_Excerpt provided_
^^^^^^^^
We want the point on the unit circle where the sum $x + y$ is largest - the point farthest in the northeast direction.
The Lagrangian: $\mathcal{L} = x + y - \lambda(x^2 + y^2 - 1)$.
Setting the partial derivatives to zero:
$$\frac{\partial \mathcal{L}}{\partial x} = 1 - 2\lambda x = 0 \implies x = \frac{1}{2\lambda}.$$
$$\frac{\partial \mathcal{L}}{\partial y} = 1 - 2\lambda y = 0 \implies y = \frac{1}{2\lambda}.$$
So $x = y$. Substituting into the constraint: $x^2 + x^2 = 1$, giving $x = y = \frac{1}{\sqrt{2}}$.
The maximum value: $f = \frac{1}{\sqrt{2}} + \frac{1}{\sqrt{2}} = \sqrt{2}$.
The multiplier: $\lambda = \frac{1}{2x} = \frac{\sqrt{2}}{2}$.
Sanity check: $\nabla f = (1, 1)$ points northeast. $\nabla g = (2x, 2y) = (\sqrt{2}, \sqrt{2})$ also points northeast (radially outward from the origin). They are parallel with ratio $\lambda = \frac{\sqrt{2}}{2}$. The Lagrange condition holds.
There is also a local minimum of $f$ on the circle, at $(-1/\sqrt{2}, -1/\sqrt{2})$, giving $f = -\sqrt{2}$. The Lagrange conditions find all stationary points; you must check which are maxima and which are minima.
^^^^^^^^
_Listed entries_
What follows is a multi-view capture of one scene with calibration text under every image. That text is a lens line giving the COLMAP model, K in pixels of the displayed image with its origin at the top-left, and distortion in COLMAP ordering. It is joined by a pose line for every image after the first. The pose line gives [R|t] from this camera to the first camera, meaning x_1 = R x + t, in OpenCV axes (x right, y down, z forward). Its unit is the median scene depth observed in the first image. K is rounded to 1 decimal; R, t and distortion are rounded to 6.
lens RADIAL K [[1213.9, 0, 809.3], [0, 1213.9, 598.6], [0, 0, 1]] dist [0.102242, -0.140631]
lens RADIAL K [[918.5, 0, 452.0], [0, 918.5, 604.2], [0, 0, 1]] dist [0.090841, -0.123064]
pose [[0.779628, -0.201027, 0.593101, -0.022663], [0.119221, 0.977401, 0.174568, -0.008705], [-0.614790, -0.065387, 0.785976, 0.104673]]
^^^^^^^^
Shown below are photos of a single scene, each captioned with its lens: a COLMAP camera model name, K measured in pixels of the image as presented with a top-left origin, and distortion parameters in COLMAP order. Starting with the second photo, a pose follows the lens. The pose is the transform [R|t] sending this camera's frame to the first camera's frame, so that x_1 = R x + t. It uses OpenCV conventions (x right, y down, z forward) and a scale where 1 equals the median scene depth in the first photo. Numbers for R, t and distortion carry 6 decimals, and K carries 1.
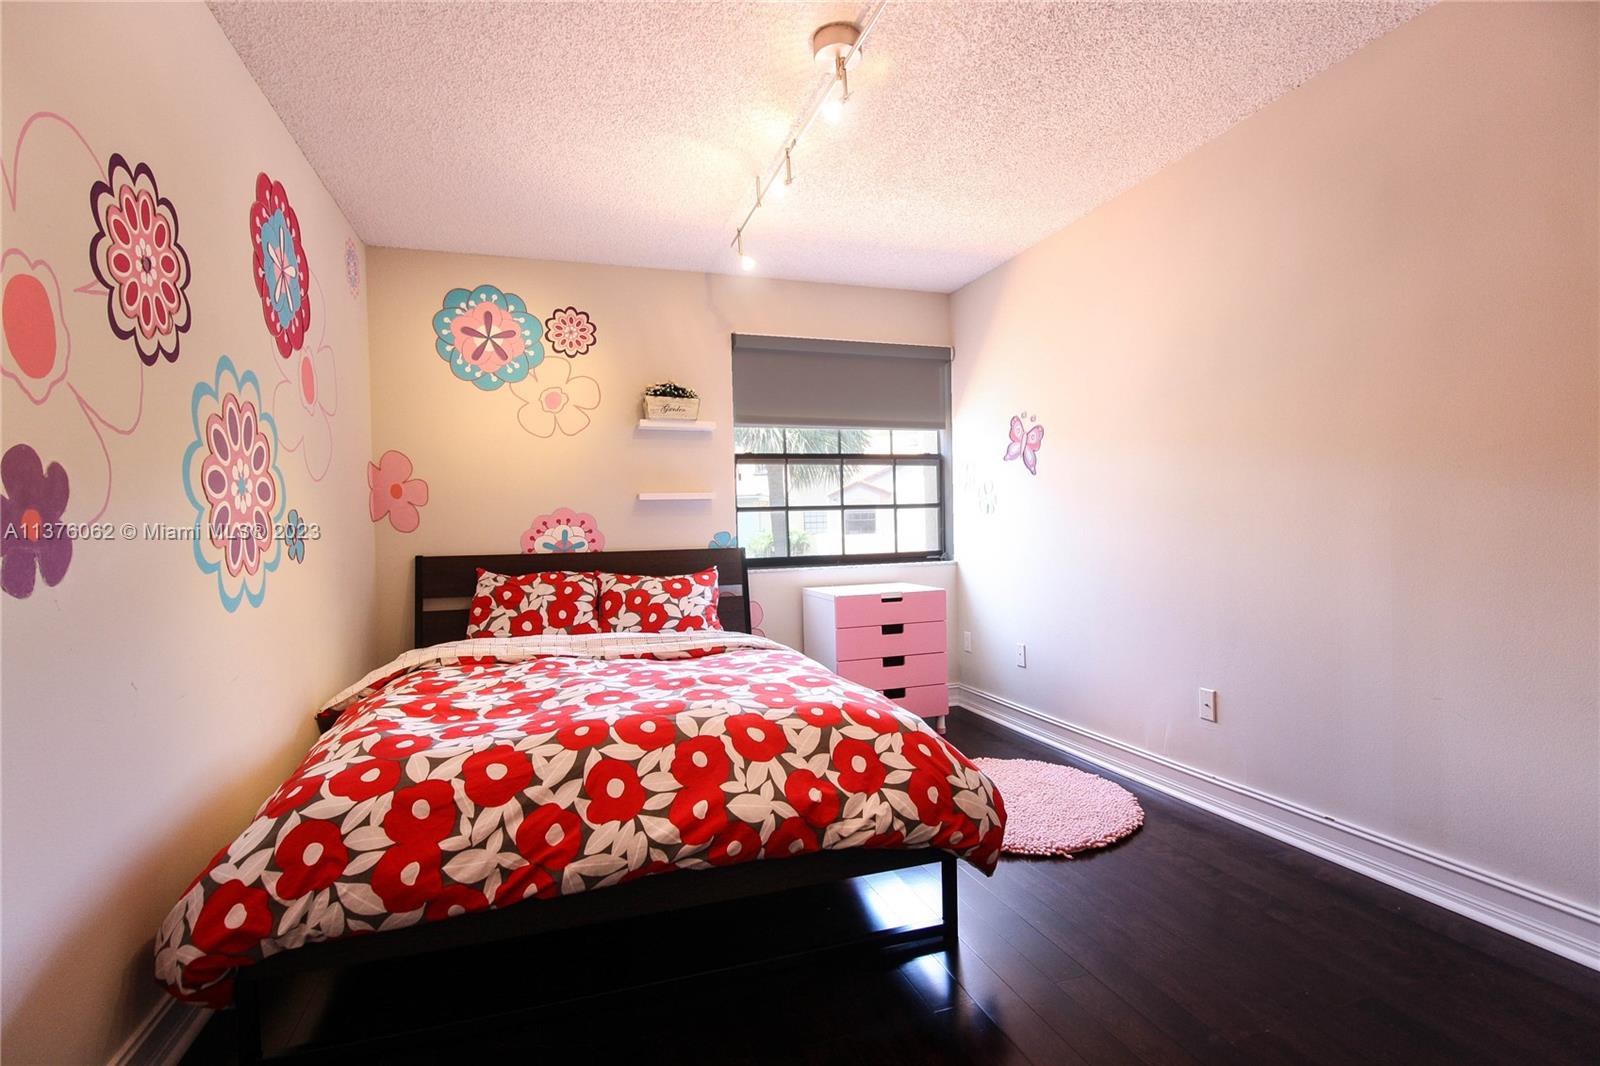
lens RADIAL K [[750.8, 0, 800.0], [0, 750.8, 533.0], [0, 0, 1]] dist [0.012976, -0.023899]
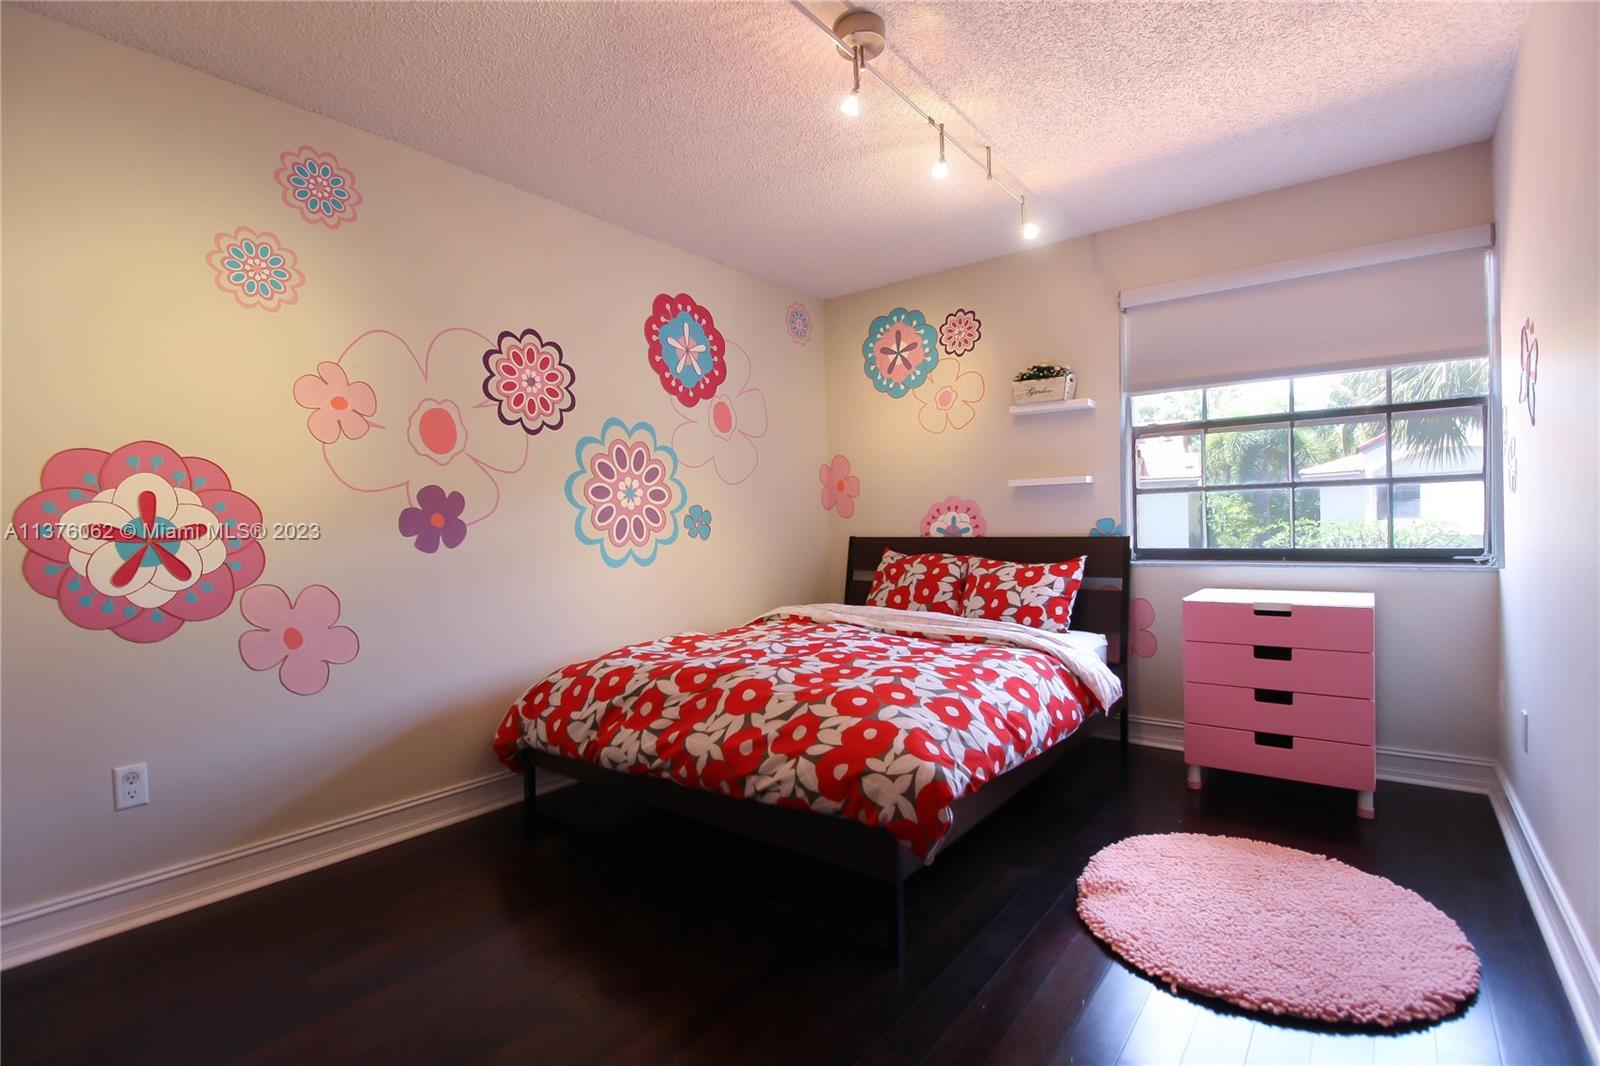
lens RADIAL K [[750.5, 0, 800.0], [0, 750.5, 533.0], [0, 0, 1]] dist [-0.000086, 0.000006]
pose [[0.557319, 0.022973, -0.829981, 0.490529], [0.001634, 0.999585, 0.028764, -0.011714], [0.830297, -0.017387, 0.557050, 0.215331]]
^^^^^^^^
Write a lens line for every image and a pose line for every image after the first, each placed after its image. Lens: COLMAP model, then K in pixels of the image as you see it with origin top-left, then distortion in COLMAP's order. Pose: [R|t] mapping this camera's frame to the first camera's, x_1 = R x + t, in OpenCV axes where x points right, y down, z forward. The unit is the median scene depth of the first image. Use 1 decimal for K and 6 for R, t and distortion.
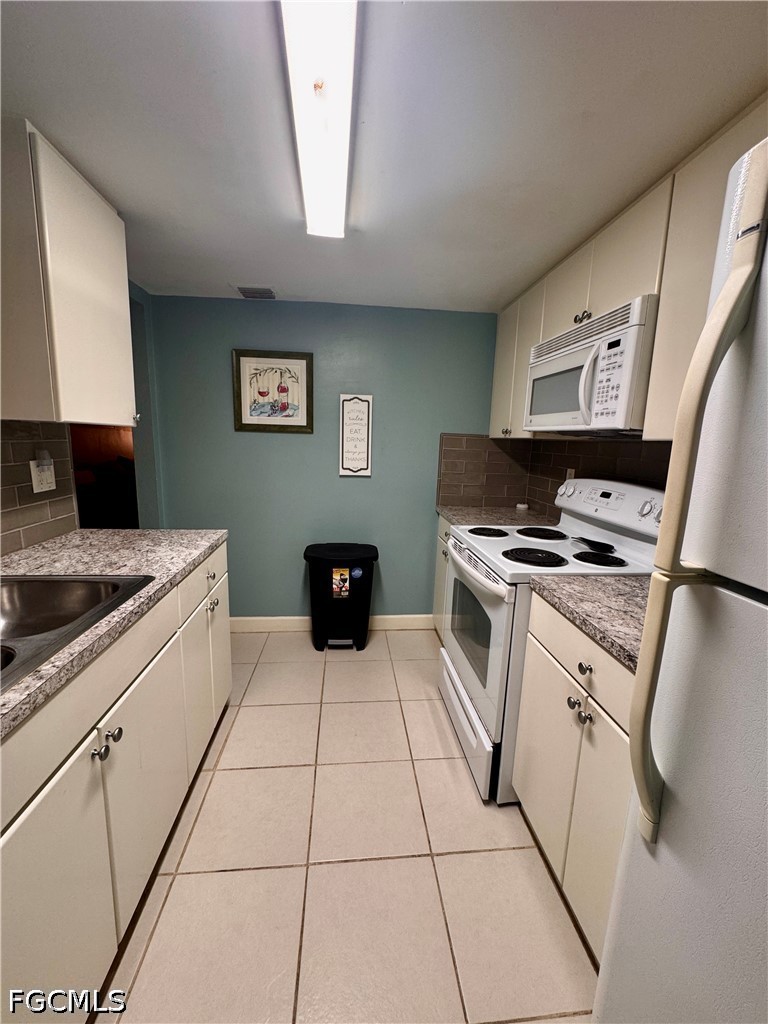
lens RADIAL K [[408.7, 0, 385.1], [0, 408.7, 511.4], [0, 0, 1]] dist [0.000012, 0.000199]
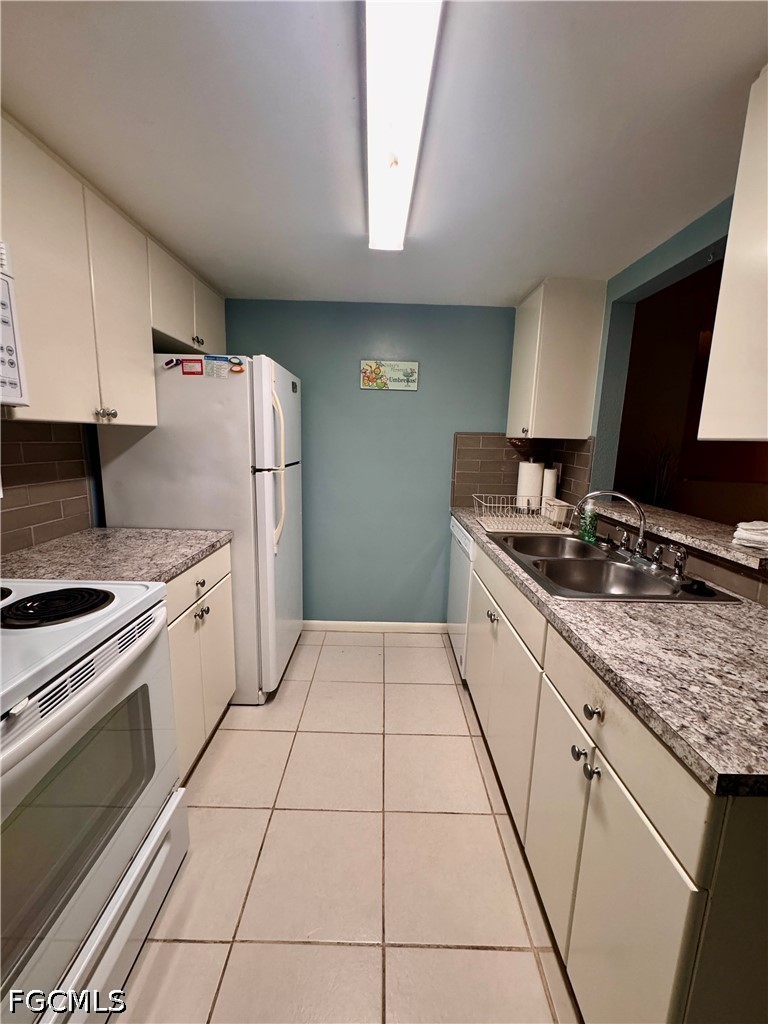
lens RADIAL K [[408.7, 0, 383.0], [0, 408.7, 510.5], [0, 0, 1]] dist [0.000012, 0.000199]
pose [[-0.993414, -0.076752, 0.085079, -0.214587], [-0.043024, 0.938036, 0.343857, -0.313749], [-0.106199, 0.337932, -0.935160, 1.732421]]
^^^^^^^^
_What the task requires_
Please retype the Lagrange multiplier excerpt in full, keeping every word and symbol unchanged. The data has nothing to do with the Lagrange multiplier excerpt.

_Finished task_
We want the point on the unit circle where the sum $x + y$ is largest - the point farthest in the northeast direction.
The Lagrangian: $\mathcal{L} = x + y - \lambda(x^2 + y^2 - 1)$.
Setting the partial derivatives to zero:
$$\frac{\partial \mathcal{L}}{\partial x} = 1 - 2\lambda x = 0 \implies x = \frac{1}{2\lambda}.$$
$$\frac{\partial \mathcal{L}}{\partial y} = 1 - 2\lambda y = 0 \implies y = \frac{1}{2\lambda}.$$
So $x = y$. Substituting into the constraint: $x^2 + x^2 = 1$, giving $x = y = \frac{1}{\sqrt{2}}$.
The maximum value: $f = \frac{1}{\sqrt{2}} + \frac{1}{\sqrt{2}} = \sqrt{2}$.
The multiplier: $\lambda = \frac{1}{2x} = \frac{\sqrt{2}}{2}$.
Sanity check: $\nabla f = (1, 1)$ points northeast. $\nabla g = (2x, 2y) = (\sqrt{2}, \sqrt{2})$ also points northeast (radially outward from the origin). They are parallel with ratio $\lambda = \frac{\sqrt{2}}{2}$. The Lagrange condition holds.
There is also a local minimum of $f$ on the circle, at $(-1/\sqrt{2}, -1/\sqrt{2})$, giving $f = -\sqrt{2}$. The Lagrange conditions find all stationary points; you must check which are maxima and which are minima.